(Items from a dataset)
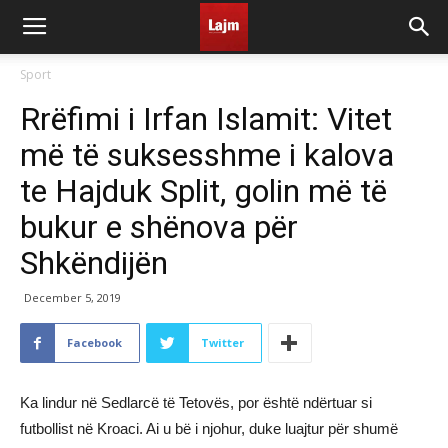
Sport
Rrëfimi i Irfan Islamit: Vitet
më të suksesshme i kalova
te Hajduk Split, golin më të
bukur e shënova për
Shkëndijën
December 5, 2019
Facebook
Twitter
Ka lindur në Sedlarcë të Tetovës, por është ndërtuar si
futbollist në Kroaci. Ai u bë i njohur, duke luajtur për shumë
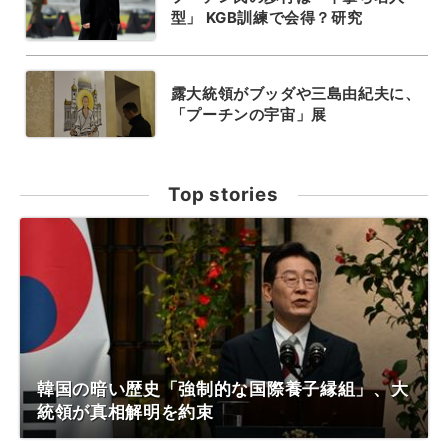
型」 KGB訓練で会得？研究
露大統領がブッダや三島由紀夫に、
「プーチンの宇宙」展
Top stories
韓国の暗い歴史「強制的な国際養子縁組」、大
統領が真相解明を約束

▶ **Required action**: Every line of the data should be copied as it stands, without the images.

▶ **Task solution**:
Sport
Rrëfimi i Irfan Islamit: Vitet
më të suksesshme i kalova
te Hajduk Split, golin më të
bukur e shënova për
Shkëndijën
December 5, 2019
Facebook
Twitter
Ka lindur në Sedlarcë të Tetovës, por është ndërtuar si
futbollist në Kroaci. Ai u bë i njohur, duke luajtur për shumë
型」 KGB訓練で会得？研究
露大統領がブッダや三島由紀夫に、
「プーチンの宇宙」展
Top stories
韓国の暗い歴史「強制的な国際養子縁組」、大
統領が真相解明を約束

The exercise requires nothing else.